The consultant from my opening scene, I later learned, was paid a staggering $777,000 for his “strategic framework engagement.” His deliverables? A 237-page report filled with similar linguistic contortions. No concrete action plan, no measurable outcomes, just a beautifully bound testament to the power of opaque language. His job wasn’t to solve problems; it was to articulate a performance of problem-solving. It was a perfectly executed magic trick: distract with complex sounds, and the lack of substance disappears.
I find myself often thinking about simpler times, simpler experiences, like planning a solo trip. You pack a bag, maybe consult a map, and decide to go somewhere. There’s a directness to it. No “synergistic journey optimization,” just “I’m going to ride my bike across Morocco.”
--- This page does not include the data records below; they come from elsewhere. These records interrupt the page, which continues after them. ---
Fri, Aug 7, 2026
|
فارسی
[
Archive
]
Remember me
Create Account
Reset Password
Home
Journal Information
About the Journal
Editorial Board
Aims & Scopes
A friend of mine did exactly that last year, documenting every dusty mile, every unexpected turn. He said the biggest lesson he learned wasn’t about endurance or navigation, but about stripping away everything unnecessary, physically and mentally. The land, the people, the simple act of pedaling – it all spoke in a language that needed no translation, no corporate lexicon to decipher. It was just real, tangible, immediate. It reminded him, he said, of how much unnecessary baggage we carry in our everyday lives, including the linguistic kind. Imagine the mental clarity if we could apply that same principle to our professional communication, stripping away the superfluous and getting straight to the point. It’s like the difference between charting a straightforward course and getting lost in a labyrinth of self-important rhetoric. Perhaps exploring different ways of seeing and moving through the world, like through Morocco Cycling, could offer a refreshing perspective on simplicity.
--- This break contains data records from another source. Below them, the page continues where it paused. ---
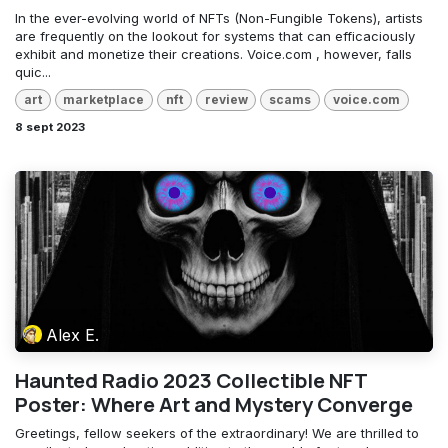
In the ever-evolving world of NFTs (Non-Fungible Tokens), artists
are frequently on the lookout for systems that can efficaciously
exhibit and monetize their creations. Voice.com , however, falls
quic...
art
marketplace
nft
review
scams
voice.com
8 sept 2023
Alex E.
Haunted Radio 2023 Collectible NFT
Poster: Where Art and Mystery Converge
Greetings, fellow seekers of the extraordinary! We are thrilled to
There’s a trust deficit built into this jargon epidemic. How can you trust a leader who speaks in riddles? How can you feel secure in a strategy when its very articulation is designed to evade clarity? It’s not about dumbing things down; it’s about elevating communication. It’s about respect for the listener, for their intelligence, and for their time. It’s about acknowledging that real leadership doesn’t hide behind big words; it illuminates with clear ones.
What I learned, painfully, after countless meetings and frustrating email threads, is that sometimes the most profound wisdom is delivered in the simplest terms. The challenge isn’t to master the jargon, but to dismantle it. To politely, persistently, and with a smile, ask: “What does that actually mean?” And then, “Could you explain it in terms a seven-year-old could understand?” It’s a powerful question, one that forces a genuine reckoning with substance over style. It pulls back the curtain on the performance.
The world needs more Owens, individuals who understand that language is a bridge, not a barrier. It needs leaders willing to speak plainly, to admit when they don’t have all the answers, and to articulate visions in a way that truly inspires, not just intimidates. The real “disruptive paradigm” isn’t some new technology or business model; it’s the radical act of demanding clarity, of choosing meaning over mystification. It’s about building a culture where authenticity isn’t just a buzzword, but the bedrock of every single conversation. We’re overdue for that revolution, 77 years overdue, perhaps.
And when we finally commit to that, to stripping away the performative layers of language, we might just discover that the answers we’ve been seeking weren’t hidden in complex frameworks but were always there, waiting in plain sight, just beyond the thicket of words that obscured them.